Assigned task A:
Answer these about the thread on averaging masked loss:
(i) To what length is t padded in the example?
(ii) Which two TensorFlow functions does the asker name for taking the mean?
(iii) According to the reply, what should the reduce sum of the tensor be divided by?
Assigned task B: Which lines of the entries contain the string "total"? Show each one; case counts.

Page text:

= = = = = = =

To handle variable length input sequence, all the input sequences are padded to same length. This effects in calculating the value of loss. So a mask tensor is multiplied with the loss tensor to make the loss generated by padded elements 0. But in taking the mean of the loss using tf.math.reduce_mean or tf.keras.metrics.Mean, those padded elements has effects on the mean.
So my question is, How to take a mean of the masked loss in tensorflow?
For example:
t = [1, 2, 3]
t = pad(t, 6) # padding, now t = [1, 2, 3, 0, 0, 0]
mask = [True, True, True, False, False, False]
loss = [0.1, 0.2, 0.3, 0.12, 0.2, 0.4] # notice padded elements contribute to loss
loss = loss * mask # loss = [0.1, 0.2, 0.3, 0, 0, 0]
Now I want something like:
Mean(loss) = 0.6, which is (0.1 + 0.2 + 0.3) / 3
not something like:
Mean(loss) = 0.1, which is (0.1 + 0.2 + 0.3 + 0 + 0 + 0)/6
Refer to this tensorflow google group
Divide the reduce sum of the tensor by the reduce sum of the mask.
mean = tf.math.reduce_sum(t) / tf.math.reduce_sum(mask)

= = = = = = =

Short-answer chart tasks
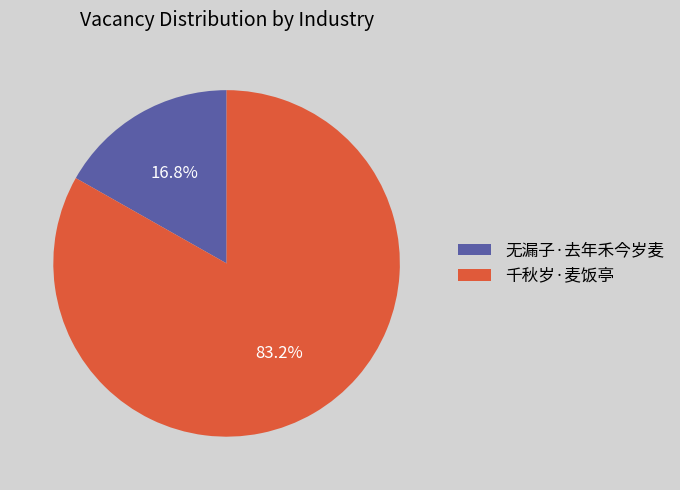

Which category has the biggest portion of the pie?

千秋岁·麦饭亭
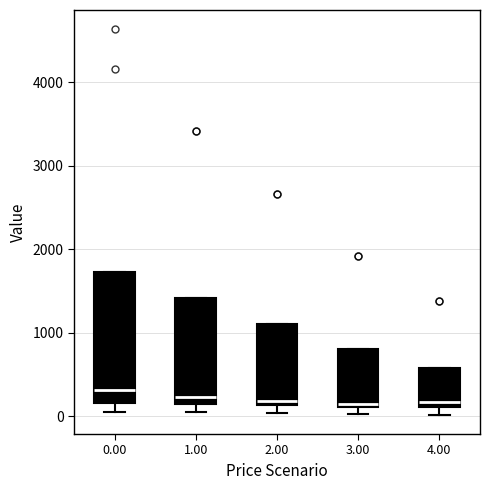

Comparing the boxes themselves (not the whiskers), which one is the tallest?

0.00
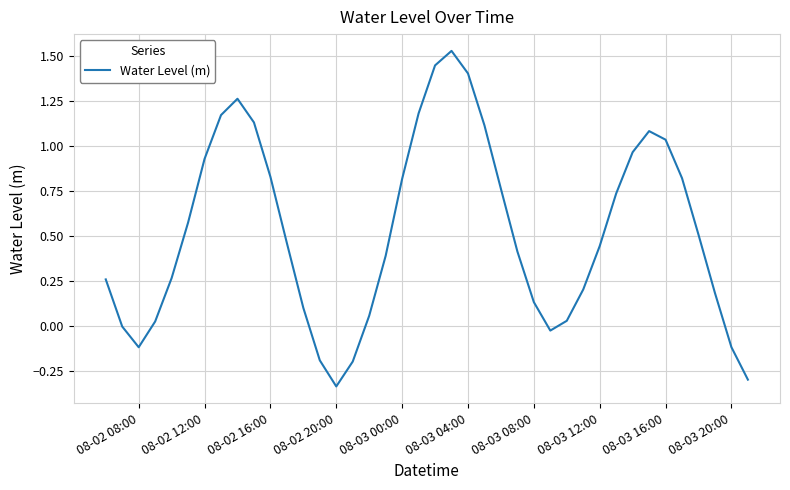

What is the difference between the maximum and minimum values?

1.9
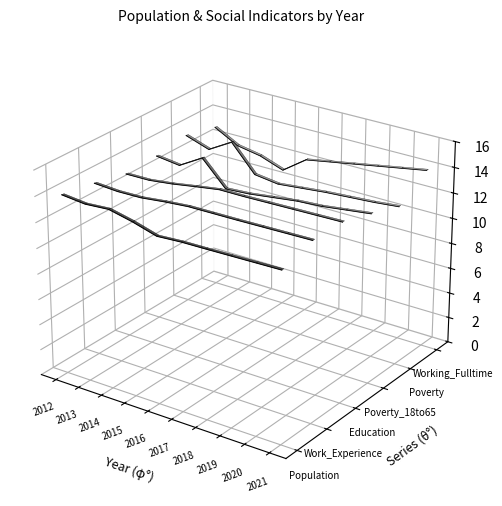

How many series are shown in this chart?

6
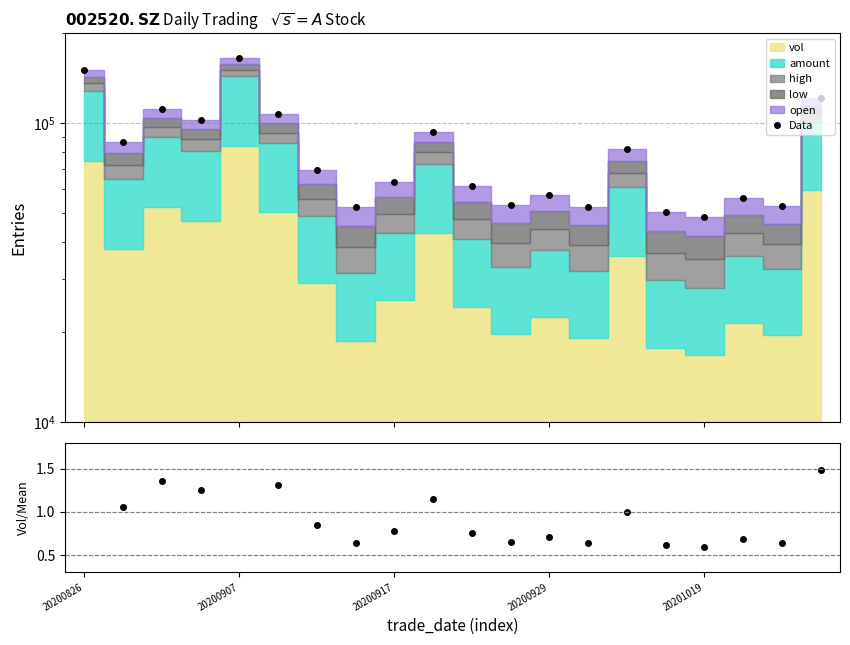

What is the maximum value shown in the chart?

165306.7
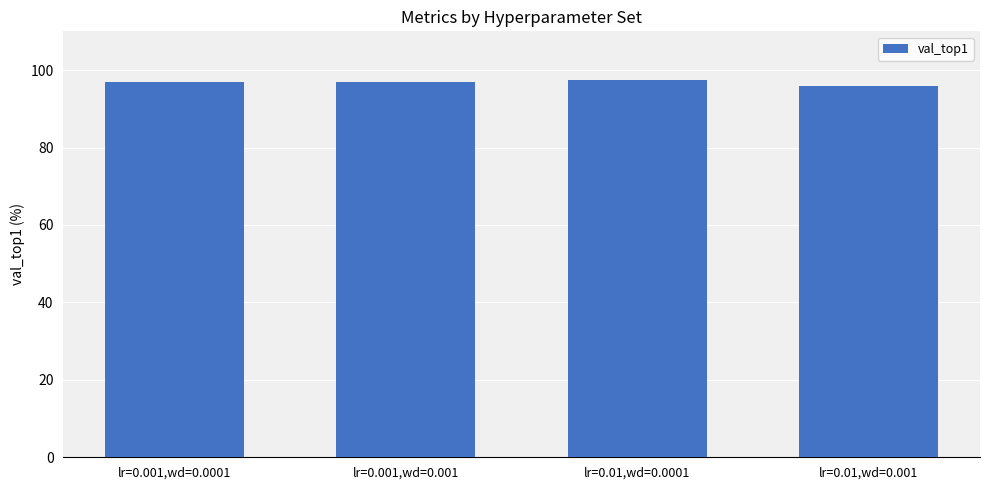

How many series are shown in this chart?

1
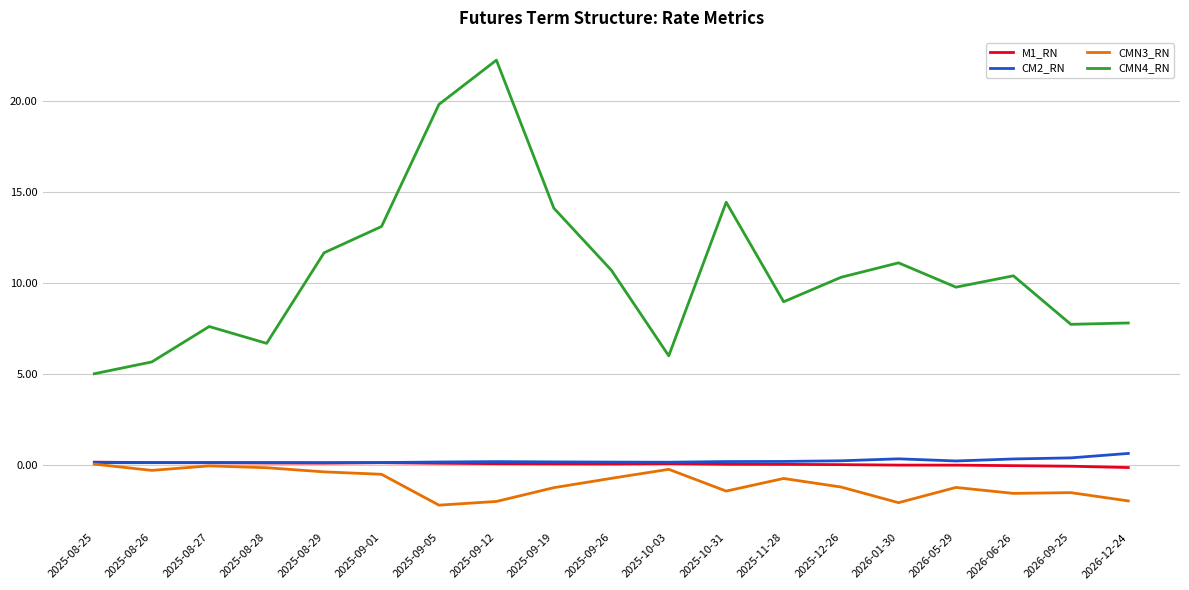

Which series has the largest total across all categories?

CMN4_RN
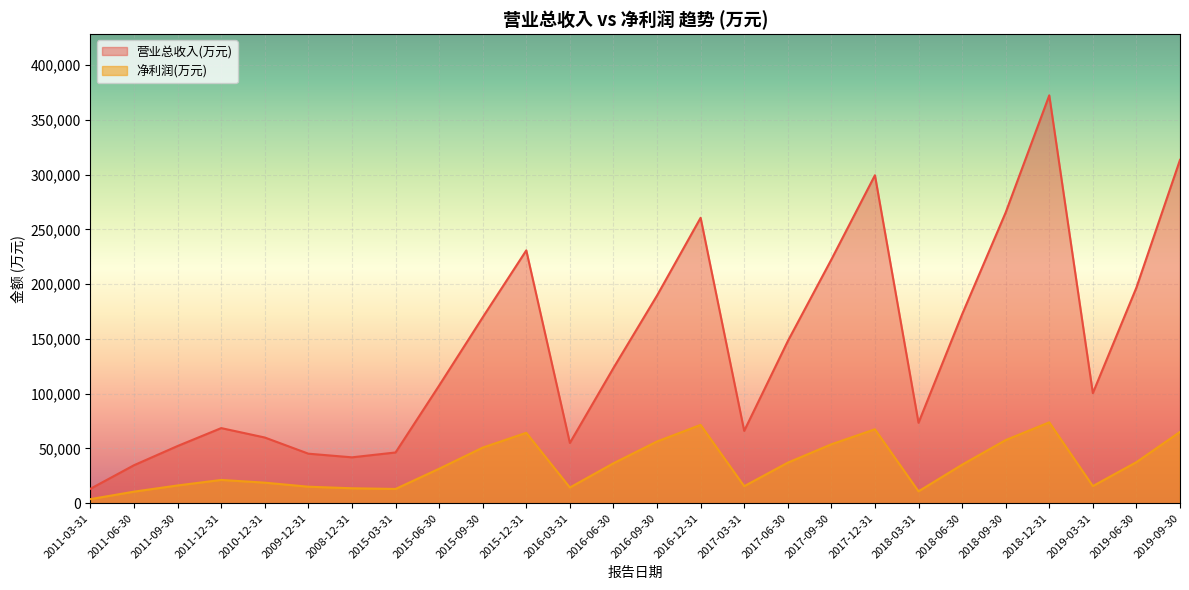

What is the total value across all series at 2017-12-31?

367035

= = = = = = =

Written solution A:
(i) 6
(ii) tf.math.reduce_mean and tf.keras.metrics.Mean
(iii) The reduce sum of the mask

Written solution B:
Which series has the largest total across all categories?
What is the total value across all series at 2017-12-31?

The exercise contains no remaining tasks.